» **To do**: Edit the lines from the start through the line containing "var sketch = newSketch(context, id", replacing "Q0" with "planeQuery" and keeping everything else unchanged. Give only those lines, and leave the pictures out.

» **Dataset records**:
=======
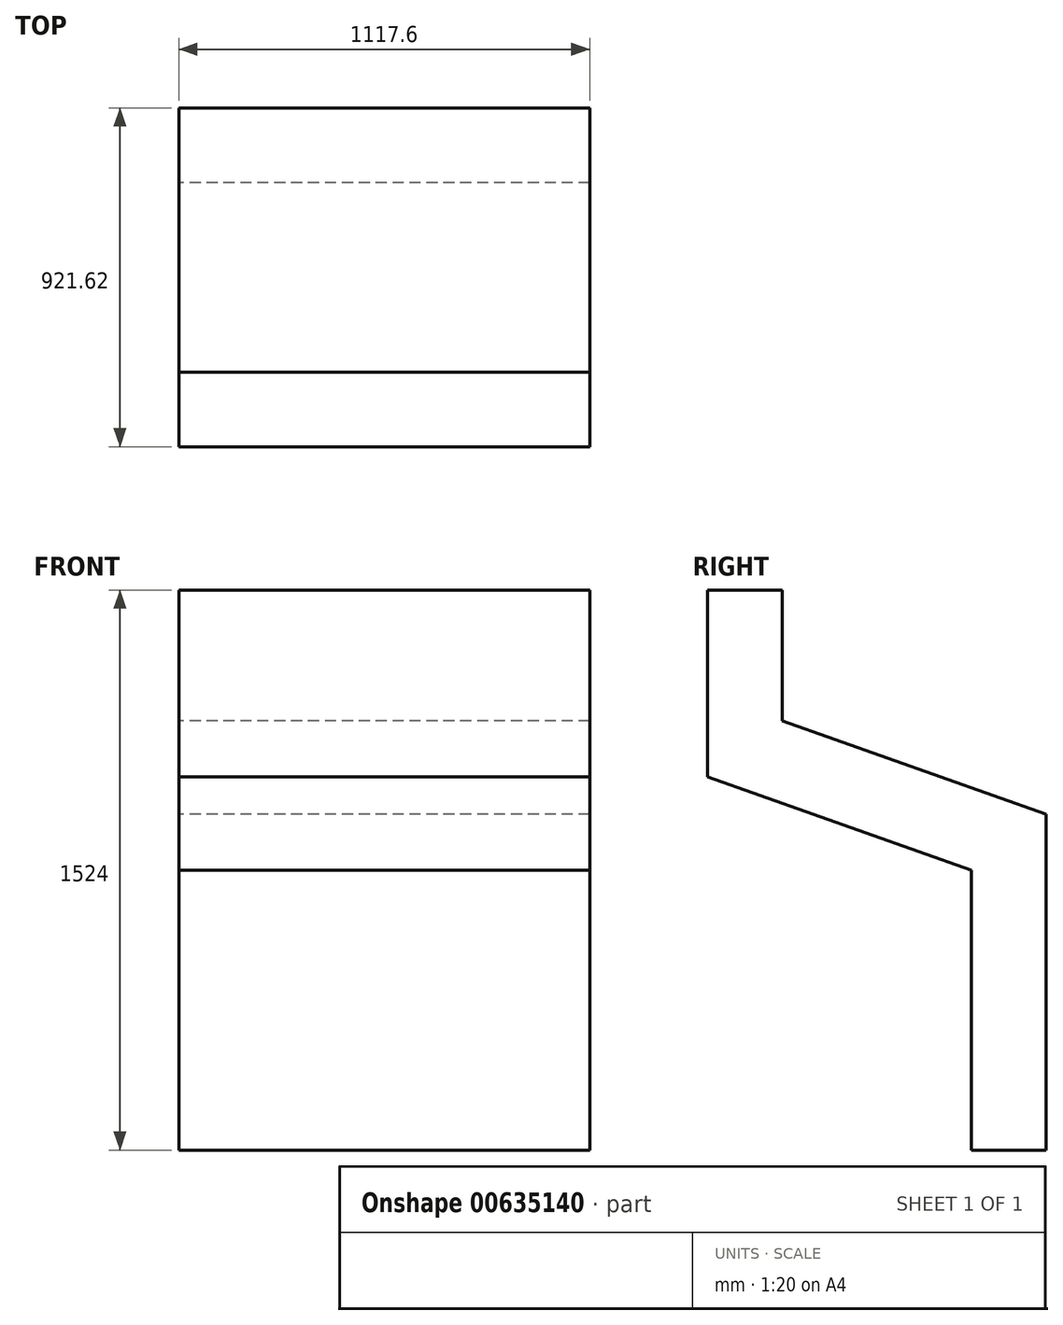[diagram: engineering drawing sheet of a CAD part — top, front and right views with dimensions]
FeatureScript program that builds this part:
annotation { "Feature Type Name" : "Feature", "Feature Type Description" : "" }
export const myFeature = defineFeature(function(context is Context, id is Id, definition is map)
    precondition{}
    {
        {
            var Q0;
            Q0=qCreatedBy(makeId("Right.planeOp"),FACE);
            var sketch = newSketch(context, id + "F0", { "sketchPlane" : qUnion([Q0])});
            skLineSegment(sketch, "E0", {"start": v(480.98, -879.45) * mm, "end": v(684.18, -879.45) * mm});
            skLineSegment(sketch, "E1", {"start": v(684.18, -879.45) * mm, "end": v(684.18, 34.95) * mm});
            skLineSegment(sketch, "E2", {"start": v(684.18, 34.95) * mm, "end": v(-34.24, 288.95) * mm});
            skLineSegment(sketch, "E3", {"start": v(-34.24, 288.95) * mm, "end": v(-34.24, 644.55) * mm});
            skLineSegment(sketch, "E4", {"start": v(-34.24, 644.55) * mm, "end": v(-237.44, 644.55) * mm});
            skLineSegment(sketch, "E5", {"start": v(-237.44, 644.55) * mm, "end": v(-237.44, 136.55) * mm});
            skLineSegment(sketch, "E6", {"start": v(-237.44, 136.55) * mm, "end": v(480.98, -117.45) * mm});
            skLineSegment(sketch, "E7", {"start": v(480.98, -117.45) * mm, "end": v(480.98, -879.45) * mm});
            skSolve(sketch);
        }
        {
            var Q0;
            Q0=makeQuery(id+"F0.imprint","IMPRINT",FACE,{"disambiguationData":[TD([[makeQuery(id+"F0.imprint","IMPRINT",EDGE,{"derivedFrom":sQuery(id+"F0.wireOp",EDGE,"E0")}),1.0]])]});
            extrude(context, id + "F1", {"entities" : qUnion([Q0]), "depth" : 1117.6 * mm, "offsetDistance" : 25.4 * mm});
        }
    });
=======
» **Output**:
[diagram: engineering drawing sheet of a CAD part — top, front and right views with dimensions]
FeatureScript program that builds this part:
annotation { "Feature Type Name" : "Feature", "Feature Type Description" : "" }
export const myFeature = defineFeature(function(context is Context, id is Id, definition is map)
    precondition{}
    {
        {
            var planeQuery;
            planeQuery=qCreatedBy(makeId("Right.planeOp"),FACE);
            var sketch = newSketch(context, id + "F0", { "sketchPlane" : qUnion([planeQuery])});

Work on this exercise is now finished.